A Happy New Year for Mobile Content Services‾

As the current year draws to a close all eyes are on the new opportunities and trends that will dominate the news in 2007. For mobile operators the challenge is still to drive additional revenues from value added services, whilst maintaining revenues from traditional voice and messaging services.

If operators only learn one thing from 2006 it is that they cannot afford to loose sight of their revenue base in voice minutes and text messaging. Content services uptake on the whole is still disappointing from a mass market perspective, but does exhibit small pockets of increased ARPU and usage from niche segments of the market. Divide and conquer is a good mantra and operators will need to further drive their segmentation models to ensure continued success. In terms of content services 2006 presented a mixed bag.

The breakout from the walled garden gathered momentum and major search and content brands arrived on the mobile device. Tariffs were revised and bundled with an increasing emphasis on families or groups and with home zone or at home tariffs to increase fixed to mobile substitution. For mobile operators next year will present a number of challenges.

Mobile TV services are expected to be at the forefront of operators' content plans, but already face many challenges. A range of competing technical solutions, differing spectrum requirements and confusing predictions over customer acceptance all serve to cloud the business plan.

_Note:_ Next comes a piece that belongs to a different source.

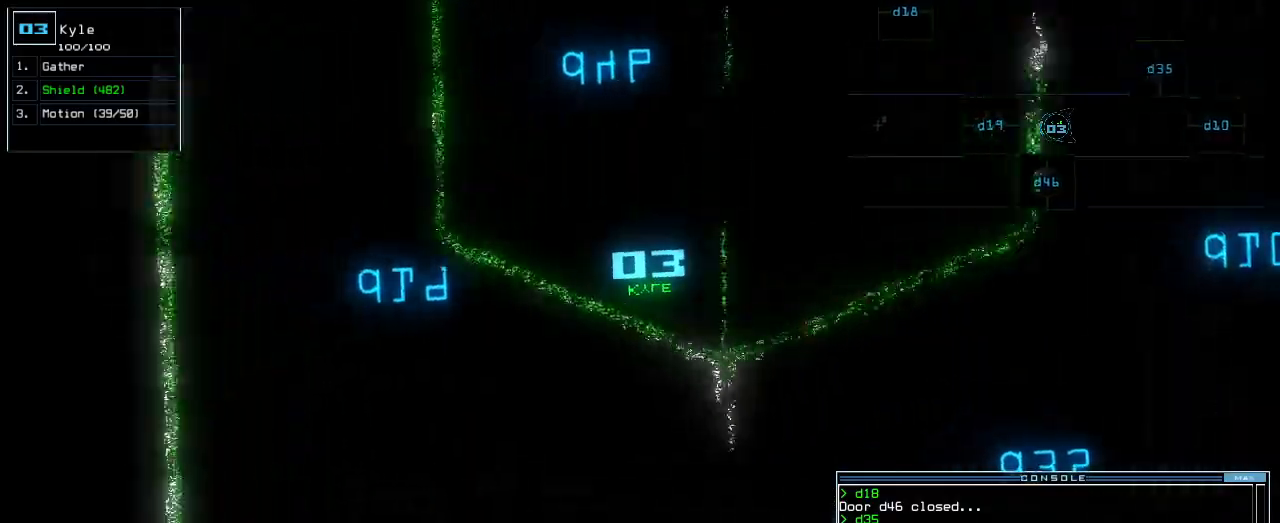
{"keys": [], "events": [[60, "d", "up"], [60, "up", "up"], [240, "1", "down"], [300, "1", "up"], [440, "9", "down"], [500, "9", "up"]]}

Original trials have been hailed as successes but mass market uptake is less certain. However Mobile TV will become an operator must have service, but operators need to moderate their expectations.

Content partnerships are critical and the right mix of channels delivered to the right market segments is perhaps more important than an early launch of elegant technical solutions. For the consumer Mobile TV is still a very individual experience and more channels do not always equate to a better service. Although mobile TV pundits point to the success of video during the FIFA World Cup 2006 in Germany, this is really a one off event and unlikely to fuel widespread adoption of Mobile TV services.

User-generated content and social networking, as defined by the likes of YouTube, MySpace and FriendsUnited.com, using the mobile device will perhaps prove more successful in the short term. These services are cheap to run, with few digital rights issues to address and potentially viral up-take. 3UK's 'See Me TV' offers an interesting case study, with 12 million downloads since its October 2005 launch, making it one of the most popular video download services in Europe and a flagship for the cause of allowing users to generate and distribute their own material.

Allied with TV services in the mind of the consumer is commercial advertising and 2007 will see the advent of these services on a mobile device. Whilst the concept of advertising paying for services has been around for sometime, its use to fund mobile services or offer rebates on services is new. Vodafone has recently announced a strategic alliance with Yahoo! to display mobile advertising on mobile phones within the UK. 

Blyk also announced its intention to launch as a pan-European MVNO service offering free voice and text as part of an advertising-funded service.  Opinion as to the acceptability of these services to consumers is divided, however user experience is certainly a key factor as well as the ability to target the advertising to ensure that it adds value for the individual user.


Rivals are awaiting the launch of these new services with increased interest and if the format and targeting are correct then mobile advertising offers a potential additional revenue or subsidy stream in the consumer market.

Whilst not a panacea for increasing mobile usage, the mobile handset as a personal trusted device offers enormous opportunities for targeting personal advertising or content. If operators can win over consumers to this idea, it could change the dynamics of the consumer market.